◆ Assignment
Restate all of the data exactly.

◆ Data section
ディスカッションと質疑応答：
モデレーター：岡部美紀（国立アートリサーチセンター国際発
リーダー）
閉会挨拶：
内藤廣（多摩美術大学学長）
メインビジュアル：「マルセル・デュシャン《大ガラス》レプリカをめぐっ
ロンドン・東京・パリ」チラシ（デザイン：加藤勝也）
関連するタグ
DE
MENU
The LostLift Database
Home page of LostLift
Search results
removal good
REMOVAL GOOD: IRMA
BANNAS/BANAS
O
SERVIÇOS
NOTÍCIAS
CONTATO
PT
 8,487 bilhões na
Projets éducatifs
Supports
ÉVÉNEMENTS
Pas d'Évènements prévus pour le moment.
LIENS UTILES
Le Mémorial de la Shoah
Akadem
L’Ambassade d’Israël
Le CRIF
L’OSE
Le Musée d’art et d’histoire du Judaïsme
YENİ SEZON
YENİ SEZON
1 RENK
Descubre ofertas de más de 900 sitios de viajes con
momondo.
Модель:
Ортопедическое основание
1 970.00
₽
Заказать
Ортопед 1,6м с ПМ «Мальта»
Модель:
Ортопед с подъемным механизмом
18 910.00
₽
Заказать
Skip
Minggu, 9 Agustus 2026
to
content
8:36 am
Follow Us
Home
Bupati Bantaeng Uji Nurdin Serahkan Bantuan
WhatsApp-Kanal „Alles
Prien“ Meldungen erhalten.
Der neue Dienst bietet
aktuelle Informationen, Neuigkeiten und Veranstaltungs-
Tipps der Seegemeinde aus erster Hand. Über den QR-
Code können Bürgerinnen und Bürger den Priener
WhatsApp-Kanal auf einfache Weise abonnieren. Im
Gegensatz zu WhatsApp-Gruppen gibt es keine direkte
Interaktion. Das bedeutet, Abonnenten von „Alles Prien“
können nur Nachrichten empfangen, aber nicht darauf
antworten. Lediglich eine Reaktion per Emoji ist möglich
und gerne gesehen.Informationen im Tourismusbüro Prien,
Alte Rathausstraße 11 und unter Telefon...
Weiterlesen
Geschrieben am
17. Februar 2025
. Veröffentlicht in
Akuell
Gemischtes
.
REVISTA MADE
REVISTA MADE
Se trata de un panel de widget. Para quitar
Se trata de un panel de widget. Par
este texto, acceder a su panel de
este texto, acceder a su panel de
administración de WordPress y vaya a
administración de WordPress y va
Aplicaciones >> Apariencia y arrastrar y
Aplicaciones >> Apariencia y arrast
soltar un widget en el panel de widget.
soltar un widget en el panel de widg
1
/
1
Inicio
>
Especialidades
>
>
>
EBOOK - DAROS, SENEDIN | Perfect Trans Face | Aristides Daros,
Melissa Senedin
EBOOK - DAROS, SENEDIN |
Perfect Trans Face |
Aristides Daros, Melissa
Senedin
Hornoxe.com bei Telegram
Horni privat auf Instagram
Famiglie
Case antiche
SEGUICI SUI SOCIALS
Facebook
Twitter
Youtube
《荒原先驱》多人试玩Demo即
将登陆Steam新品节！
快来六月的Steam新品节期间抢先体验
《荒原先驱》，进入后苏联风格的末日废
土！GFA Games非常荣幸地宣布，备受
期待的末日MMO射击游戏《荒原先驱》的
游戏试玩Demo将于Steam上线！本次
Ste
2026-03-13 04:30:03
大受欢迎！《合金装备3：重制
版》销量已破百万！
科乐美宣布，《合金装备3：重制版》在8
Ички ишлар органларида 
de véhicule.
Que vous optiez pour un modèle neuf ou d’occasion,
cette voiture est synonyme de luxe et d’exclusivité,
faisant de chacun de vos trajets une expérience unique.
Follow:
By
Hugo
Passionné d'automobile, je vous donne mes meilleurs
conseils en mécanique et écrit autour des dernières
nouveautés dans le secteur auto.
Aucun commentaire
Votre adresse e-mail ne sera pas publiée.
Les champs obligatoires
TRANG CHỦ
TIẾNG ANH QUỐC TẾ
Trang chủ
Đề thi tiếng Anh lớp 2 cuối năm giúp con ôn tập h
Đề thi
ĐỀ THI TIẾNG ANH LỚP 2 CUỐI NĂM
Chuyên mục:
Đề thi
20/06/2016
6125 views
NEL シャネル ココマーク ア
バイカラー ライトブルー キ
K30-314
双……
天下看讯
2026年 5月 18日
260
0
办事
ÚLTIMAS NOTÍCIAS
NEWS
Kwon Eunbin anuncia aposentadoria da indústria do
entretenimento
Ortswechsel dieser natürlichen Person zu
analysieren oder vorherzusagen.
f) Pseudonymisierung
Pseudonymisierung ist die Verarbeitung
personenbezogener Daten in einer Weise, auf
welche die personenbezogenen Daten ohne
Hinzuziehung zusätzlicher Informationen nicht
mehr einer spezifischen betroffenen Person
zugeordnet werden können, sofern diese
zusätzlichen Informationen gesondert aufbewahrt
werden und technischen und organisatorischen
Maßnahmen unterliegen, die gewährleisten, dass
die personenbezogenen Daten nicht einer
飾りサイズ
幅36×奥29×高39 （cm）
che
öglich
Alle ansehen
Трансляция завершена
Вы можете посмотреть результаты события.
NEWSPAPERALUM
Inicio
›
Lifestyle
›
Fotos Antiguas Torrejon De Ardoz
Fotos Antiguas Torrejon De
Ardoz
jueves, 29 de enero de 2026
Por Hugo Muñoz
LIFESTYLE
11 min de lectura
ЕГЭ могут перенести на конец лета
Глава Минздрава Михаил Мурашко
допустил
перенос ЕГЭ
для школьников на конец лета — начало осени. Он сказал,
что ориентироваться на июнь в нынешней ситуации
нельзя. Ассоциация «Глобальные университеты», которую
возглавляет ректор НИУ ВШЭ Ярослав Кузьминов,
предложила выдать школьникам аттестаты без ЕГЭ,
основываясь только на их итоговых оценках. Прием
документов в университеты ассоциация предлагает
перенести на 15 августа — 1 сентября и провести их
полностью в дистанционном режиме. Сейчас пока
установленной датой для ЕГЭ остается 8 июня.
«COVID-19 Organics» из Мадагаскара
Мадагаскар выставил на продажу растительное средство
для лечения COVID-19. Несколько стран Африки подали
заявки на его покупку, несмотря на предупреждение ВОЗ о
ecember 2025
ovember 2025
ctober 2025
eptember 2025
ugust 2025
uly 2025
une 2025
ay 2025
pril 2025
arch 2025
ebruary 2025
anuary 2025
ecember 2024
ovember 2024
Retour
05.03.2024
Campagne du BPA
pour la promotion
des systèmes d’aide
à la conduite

◆ Result for this exercise
ディスカッションと質疑応答：
モデレーター：岡部美紀（国立アートリサーチセンター国際発
リーダー）
閉会挨拶：
内藤廣（多摩美術大学学長）
メインビジュアル：「マルセル・デュシャン《大ガラス》レプリカをめぐっ
ロンドン・東京・パリ」チラシ（デザイン：加藤勝也）
関連するタグ
DE
MENU
The LostLift Database
Home page of LostLift
Search results
removal good
REMOVAL GOOD: IRMA
BANNAS/BANAS
O
SERVIÇOS
NOTÍCIAS
CONTATO
PT
 8,487 bilhões na
Projets éducatifs
Supports
ÉVÉNEMENTS
Pas d'Évènements prévus pour le moment.
LIENS UTILES
Le Mémorial de la Shoah
Akadem
L’Ambassade d’Israël
Le CRIF
L’OSE
Le Musée d’art et d’histoire du Judaïsme
YENİ SEZON
YENİ SEZON
1 RENK
Descubre ofertas de más de 900 sitios de viajes con
momondo.
Модель:
Ортопедическое основание
1 970.00
₽
Заказать
Ортопед 1,6м с ПМ «Мальта»
Модель:
Ортопед с подъемным механизмом
18 910.00
₽
Заказать
Skip
Minggu, 9 Agustus 2026
to
content
8:36 am
Follow Us
Home
Bupati Bantaeng Uji Nurdin Serahkan Bantuan
WhatsApp-Kanal „Alles
Prien“ Meldungen erhalten.
Der neue Dienst bietet
aktuelle Informationen, Neuigkeiten und Veranstaltungs-
Tipps der Seegemeinde aus erster Hand. Über den QR-
Code können Bürgerinnen und Bürger den Priener
WhatsApp-Kanal auf einfache Weise abonnieren. Im
Gegensatz zu WhatsApp-Gruppen gibt es keine direkte
Interaktion. Das bedeutet, Abonnenten von „Alles Prien“
können nur Nachrichten empfangen, aber nicht darauf
antworten. Lediglich eine Reaktion per Emoji ist möglich
und gerne gesehen.Informationen im Tourismusbüro Prien,
Alte Rathausstraße 11 und unter Telefon...
Weiterlesen
Geschrieben am
17. Februar 2025
. Veröffentlicht in
Akuell
Gemischtes
.
REVISTA MADE
REVISTA MADE
Se trata de un panel de widget. Para quitar
Se trata de un panel de widget. Par
este texto, acceder a su panel de
este texto, acceder a su panel de
administración de WordPress y vaya a
administración de WordPress y va
Aplicaciones >> Apariencia y arrastrar y
Aplicaciones >> Apariencia y arrast
soltar un widget en el panel de widget.
soltar un widget en el panel de widg
1
/
1
Inicio
>
Especialidades
>
>
>
EBOOK - DAROS, SENEDIN | Perfect Trans Face | Aristides Daros,
Melissa Senedin
EBOOK - DAROS, SENEDIN |
Perfect Trans Face |
Aristides Daros, Melissa
Senedin
Hornoxe.com bei Telegram
Horni privat auf Instagram
Famiglie
Case antiche
SEGUICI SUI SOCIALS
Facebook
Twitter
Youtube
《荒原先驱》多人试玩Demo即
将登陆Steam新品节！
快来六月的Steam新品节期间抢先体验
《荒原先驱》，进入后苏联风格的末日废
土！GFA Games非常荣幸地宣布，备受
期待的末日MMO射击游戏《荒原先驱》的
游戏试玩Demo将于Steam上线！本次
Ste
2026-03-13 04:30:03
大受欢迎！《合金装备3：重制
版》销量已破百万！
科乐美宣布，《合金装备3：重制版》在8
Ички ишлар органларида 
de véhicule.
Que vous optiez pour un modèle neuf ou d’occasion,
cette voiture est synonyme de luxe et d’exclusivité,
faisant de chacun de vos trajets une expérience unique.
Follow:
By
Hugo
Passionné d'automobile, je vous donne mes meilleurs
conseils en mécanique et écrit autour des dernières
nouveautés dans le secteur auto.
Aucun commentaire
Votre adresse e-mail ne sera pas publiée.
Les champs obligatoires
TRANG CHỦ
TIẾNG ANH QUỐC TẾ
Trang chủ
Đề thi tiếng Anh lớp 2 cuối năm giúp con ôn tập h
Đề thi
ĐỀ THI TIẾNG ANH LỚP 2 CUỐI NĂM
Chuyên mục:
Đề thi
20/06/2016
6125 views
NEL シャネル ココマーク ア
バイカラー ライトブルー キ
K30-314
双……
天下看讯
2026年 5月 18日
260
0
办事
ÚLTIMAS NOTÍCIAS
NEWS
Kwon Eunbin anuncia aposentadoria da indústria do
entretenimento
Ortswechsel dieser natürlichen Person zu
analysieren oder vorherzusagen.
f) Pseudonymisierung
Pseudonymisierung ist die Verarbeitung
personenbezogener Daten in einer Weise, auf
welche die personenbezogenen Daten ohne
Hinzuziehung zusätzlicher Informationen nicht
mehr einer spezifischen betroffenen Person
zugeordnet werden können, sofern diese
zusätzlichen Informationen gesondert aufbewahrt
werden und technischen und organisatorischen
Maßnahmen unterliegen, die gewährleisten, dass
die personenbezogenen Daten nicht einer
飾りサイズ
幅36×奥29×高39 （cm）
che
öglich
Alle ansehen
Трансляция завершена
Вы можете посмотреть результаты события.
NEWSPAPERALUM
Inicio
›
Lifestyle
›
Fotos Antiguas Torrejon De Ardoz
Fotos Antiguas Torrejon De
Ardoz
jueves, 29 de enero de 2026
Por Hugo Muñoz
LIFESTYLE
11 min de lectura
ЕГЭ могут перенести на конец лета
Глава Минздрава Михаил Мурашко
допустил
перенос ЕГЭ
для школьников на конец лета — начало осени. Он сказал,
что ориентироваться на июнь в нынешней ситуации
нельзя. Ассоциация «Глобальные университеты», которую
возглавляет ректор НИУ ВШЭ Ярослав Кузьминов,
предложила выдать школьникам аттестаты без ЕГЭ,
основываясь только на их итоговых оценках. Прием
документов в университеты ассоциация предлагает
перенести на 15 августа — 1 сентября и провести их
полностью в дистанционном режиме. Сейчас пока
установленной датой для ЕГЭ остается 8 июня.
«COVID-19 Organics» из Мадагаскара
Мадагаскар выставил на продажу растительное средство
для лечения COVID-19. Несколько стран Африки подали
заявки на его покупку, несмотря на предупреждение ВОЗ о
ecember 2025
ovember 2025
ctober 2025
eptember 2025
ugust 2025
uly 2025
une 2025
ay 2025
pril 2025
arch 2025
ebruary 2025
anuary 2025
ecember 2024
ovember 2024
Retour
05.03.2024
Campagne du BPA
pour la promotion
des systèmes d’aide
à la conduite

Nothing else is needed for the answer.